- **DATA FOR PROCESSING**:
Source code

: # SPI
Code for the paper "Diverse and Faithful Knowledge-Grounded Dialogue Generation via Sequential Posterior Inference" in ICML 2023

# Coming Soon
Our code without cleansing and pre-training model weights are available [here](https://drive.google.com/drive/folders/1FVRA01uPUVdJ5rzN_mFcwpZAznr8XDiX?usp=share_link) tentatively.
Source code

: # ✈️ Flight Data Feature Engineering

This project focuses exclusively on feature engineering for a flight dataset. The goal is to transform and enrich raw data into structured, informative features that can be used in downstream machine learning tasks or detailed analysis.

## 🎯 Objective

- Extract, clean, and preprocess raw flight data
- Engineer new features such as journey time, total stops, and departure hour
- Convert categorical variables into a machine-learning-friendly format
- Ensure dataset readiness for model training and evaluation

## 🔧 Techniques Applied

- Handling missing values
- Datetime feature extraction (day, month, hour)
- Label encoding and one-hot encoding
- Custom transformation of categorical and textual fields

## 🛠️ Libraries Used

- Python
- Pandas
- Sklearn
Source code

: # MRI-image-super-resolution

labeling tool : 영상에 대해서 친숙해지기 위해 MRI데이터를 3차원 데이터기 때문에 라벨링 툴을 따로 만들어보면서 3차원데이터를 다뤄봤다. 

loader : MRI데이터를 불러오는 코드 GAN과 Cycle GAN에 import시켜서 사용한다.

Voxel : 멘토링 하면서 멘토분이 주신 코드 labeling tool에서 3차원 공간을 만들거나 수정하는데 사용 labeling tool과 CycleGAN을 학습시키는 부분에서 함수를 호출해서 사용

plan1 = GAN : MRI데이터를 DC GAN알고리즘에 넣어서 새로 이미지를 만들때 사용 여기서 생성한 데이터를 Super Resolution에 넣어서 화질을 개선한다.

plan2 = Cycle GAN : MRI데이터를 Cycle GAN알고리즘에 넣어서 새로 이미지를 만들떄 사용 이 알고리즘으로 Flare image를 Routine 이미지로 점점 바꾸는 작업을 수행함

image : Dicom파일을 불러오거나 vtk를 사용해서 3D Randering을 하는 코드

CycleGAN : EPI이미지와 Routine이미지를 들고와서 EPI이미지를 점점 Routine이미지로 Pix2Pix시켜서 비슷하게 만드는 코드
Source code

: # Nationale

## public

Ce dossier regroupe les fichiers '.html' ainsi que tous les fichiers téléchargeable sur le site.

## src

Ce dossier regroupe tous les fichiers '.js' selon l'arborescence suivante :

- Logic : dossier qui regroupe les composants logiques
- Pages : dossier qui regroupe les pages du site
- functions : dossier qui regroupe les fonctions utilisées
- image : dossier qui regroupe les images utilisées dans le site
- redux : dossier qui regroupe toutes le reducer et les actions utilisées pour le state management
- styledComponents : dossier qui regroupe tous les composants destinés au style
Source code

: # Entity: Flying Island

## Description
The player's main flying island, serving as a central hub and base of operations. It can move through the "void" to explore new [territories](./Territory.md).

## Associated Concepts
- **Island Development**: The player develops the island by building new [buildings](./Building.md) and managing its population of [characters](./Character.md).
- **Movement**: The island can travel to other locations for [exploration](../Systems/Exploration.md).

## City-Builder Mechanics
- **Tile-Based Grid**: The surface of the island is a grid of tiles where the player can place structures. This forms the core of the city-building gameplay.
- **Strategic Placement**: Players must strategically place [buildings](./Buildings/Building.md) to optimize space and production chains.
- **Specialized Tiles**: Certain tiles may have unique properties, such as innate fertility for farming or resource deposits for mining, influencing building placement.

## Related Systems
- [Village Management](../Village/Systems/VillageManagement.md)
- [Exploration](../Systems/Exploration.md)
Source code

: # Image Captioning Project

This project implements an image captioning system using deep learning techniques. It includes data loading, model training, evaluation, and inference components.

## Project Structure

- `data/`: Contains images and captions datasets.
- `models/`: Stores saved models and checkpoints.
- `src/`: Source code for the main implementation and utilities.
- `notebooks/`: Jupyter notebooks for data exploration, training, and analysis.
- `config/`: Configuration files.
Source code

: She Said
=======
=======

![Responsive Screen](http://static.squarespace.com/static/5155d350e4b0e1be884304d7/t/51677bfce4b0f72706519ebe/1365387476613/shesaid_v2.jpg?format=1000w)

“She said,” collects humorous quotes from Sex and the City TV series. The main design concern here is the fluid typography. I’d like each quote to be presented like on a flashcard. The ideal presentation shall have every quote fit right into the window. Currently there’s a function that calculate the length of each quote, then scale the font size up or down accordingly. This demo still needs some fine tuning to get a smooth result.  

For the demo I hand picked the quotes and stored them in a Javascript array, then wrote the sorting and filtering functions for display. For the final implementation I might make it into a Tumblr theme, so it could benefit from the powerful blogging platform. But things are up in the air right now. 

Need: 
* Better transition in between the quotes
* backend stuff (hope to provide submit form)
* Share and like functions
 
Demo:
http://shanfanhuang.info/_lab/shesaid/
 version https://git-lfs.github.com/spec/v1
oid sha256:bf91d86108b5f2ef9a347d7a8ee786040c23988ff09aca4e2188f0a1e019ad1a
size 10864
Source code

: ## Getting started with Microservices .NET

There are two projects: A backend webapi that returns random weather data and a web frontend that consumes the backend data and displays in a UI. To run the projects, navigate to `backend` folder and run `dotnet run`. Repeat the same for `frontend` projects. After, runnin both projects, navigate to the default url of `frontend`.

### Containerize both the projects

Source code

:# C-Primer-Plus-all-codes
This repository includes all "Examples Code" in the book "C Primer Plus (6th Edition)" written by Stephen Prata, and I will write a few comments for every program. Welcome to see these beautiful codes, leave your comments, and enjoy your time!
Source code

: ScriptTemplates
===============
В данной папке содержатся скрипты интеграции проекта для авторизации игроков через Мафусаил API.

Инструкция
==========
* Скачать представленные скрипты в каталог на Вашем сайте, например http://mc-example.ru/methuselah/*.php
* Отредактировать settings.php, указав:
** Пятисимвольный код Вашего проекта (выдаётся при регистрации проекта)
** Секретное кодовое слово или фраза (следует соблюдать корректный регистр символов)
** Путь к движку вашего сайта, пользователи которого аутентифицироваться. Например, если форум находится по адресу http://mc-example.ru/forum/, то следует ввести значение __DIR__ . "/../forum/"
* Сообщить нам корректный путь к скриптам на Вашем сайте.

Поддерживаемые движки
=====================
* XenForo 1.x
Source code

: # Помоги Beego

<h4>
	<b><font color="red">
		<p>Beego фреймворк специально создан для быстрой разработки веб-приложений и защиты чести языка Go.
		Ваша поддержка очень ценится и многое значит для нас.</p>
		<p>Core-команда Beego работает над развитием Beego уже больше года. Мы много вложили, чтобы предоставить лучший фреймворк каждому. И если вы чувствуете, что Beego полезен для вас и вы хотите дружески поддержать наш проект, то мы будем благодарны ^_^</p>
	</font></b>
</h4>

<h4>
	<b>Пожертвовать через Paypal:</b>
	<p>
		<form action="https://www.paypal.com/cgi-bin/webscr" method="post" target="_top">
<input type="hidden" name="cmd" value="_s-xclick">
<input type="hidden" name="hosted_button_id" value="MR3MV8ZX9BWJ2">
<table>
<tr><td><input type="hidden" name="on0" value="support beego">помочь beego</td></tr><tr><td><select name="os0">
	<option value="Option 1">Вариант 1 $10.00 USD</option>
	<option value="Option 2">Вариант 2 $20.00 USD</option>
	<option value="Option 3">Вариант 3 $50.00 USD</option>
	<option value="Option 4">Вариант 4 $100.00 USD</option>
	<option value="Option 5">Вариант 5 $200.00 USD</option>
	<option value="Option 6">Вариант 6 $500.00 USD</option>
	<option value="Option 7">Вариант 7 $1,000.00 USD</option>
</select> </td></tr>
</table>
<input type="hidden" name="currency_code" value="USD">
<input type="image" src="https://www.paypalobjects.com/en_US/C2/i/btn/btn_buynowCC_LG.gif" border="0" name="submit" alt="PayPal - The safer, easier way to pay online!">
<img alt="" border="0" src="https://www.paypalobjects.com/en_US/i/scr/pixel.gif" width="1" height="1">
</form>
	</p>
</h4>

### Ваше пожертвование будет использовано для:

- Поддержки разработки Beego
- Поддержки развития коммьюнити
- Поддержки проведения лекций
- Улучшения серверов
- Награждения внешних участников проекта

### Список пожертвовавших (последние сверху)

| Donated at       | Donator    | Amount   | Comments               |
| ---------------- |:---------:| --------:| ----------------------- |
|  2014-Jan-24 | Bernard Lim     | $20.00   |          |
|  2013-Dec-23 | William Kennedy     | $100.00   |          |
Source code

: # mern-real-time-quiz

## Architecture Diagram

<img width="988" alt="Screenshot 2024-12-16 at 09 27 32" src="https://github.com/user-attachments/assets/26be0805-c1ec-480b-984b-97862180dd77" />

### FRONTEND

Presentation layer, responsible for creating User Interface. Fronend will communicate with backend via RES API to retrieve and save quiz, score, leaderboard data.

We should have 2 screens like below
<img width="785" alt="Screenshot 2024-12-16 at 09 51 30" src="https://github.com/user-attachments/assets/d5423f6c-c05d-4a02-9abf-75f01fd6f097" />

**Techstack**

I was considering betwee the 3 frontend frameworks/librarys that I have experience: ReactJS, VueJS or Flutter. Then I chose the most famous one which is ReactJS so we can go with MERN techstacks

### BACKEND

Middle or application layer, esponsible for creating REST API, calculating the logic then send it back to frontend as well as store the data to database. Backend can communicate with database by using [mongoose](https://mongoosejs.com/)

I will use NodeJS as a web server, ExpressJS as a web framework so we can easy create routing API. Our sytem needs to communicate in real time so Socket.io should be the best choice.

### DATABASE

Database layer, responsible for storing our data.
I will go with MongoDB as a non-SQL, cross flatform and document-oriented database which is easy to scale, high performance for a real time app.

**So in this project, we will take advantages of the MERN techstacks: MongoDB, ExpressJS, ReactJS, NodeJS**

- **WRITTEN TASK**:
Within the listing above, give again exactly every line from the line with "Code for the paper" through the line with "- Handling missing values", both included, and no other line.

- **SOLUTION FOR THIS TASK**:
Code for the paper "Diverse and Faithful Knowledge-Grounded Dialogue Generation via Sequential Posterior Inference" in ICML 2023

# Coming Soon
Our code without cleansing and pre-training model weights are available [here](https://drive.google.com/drive/folders/1FVRA01uPUVdJ5rzN_mFcwpZAznr8XDiX?usp=share_link) tentatively.
Source code

: # ✈️ Flight Data Feature Engineering

This project focuses exclusively on feature engineering for a flight dataset. The goal is to transform and enrich raw data into structured, informative features that can be used in downstream machine learning tasks or detailed analysis.

## 🎯 Objective

- Extract, clean, and preprocess raw flight data
- Engineer new features such as journey time, total stops, and departure hour
- Convert categorical variables into a machine-learning-friendly format
- Ensure dataset readiness for model training and evaluation

## 🔧 Techniques Applied

- Handling missing values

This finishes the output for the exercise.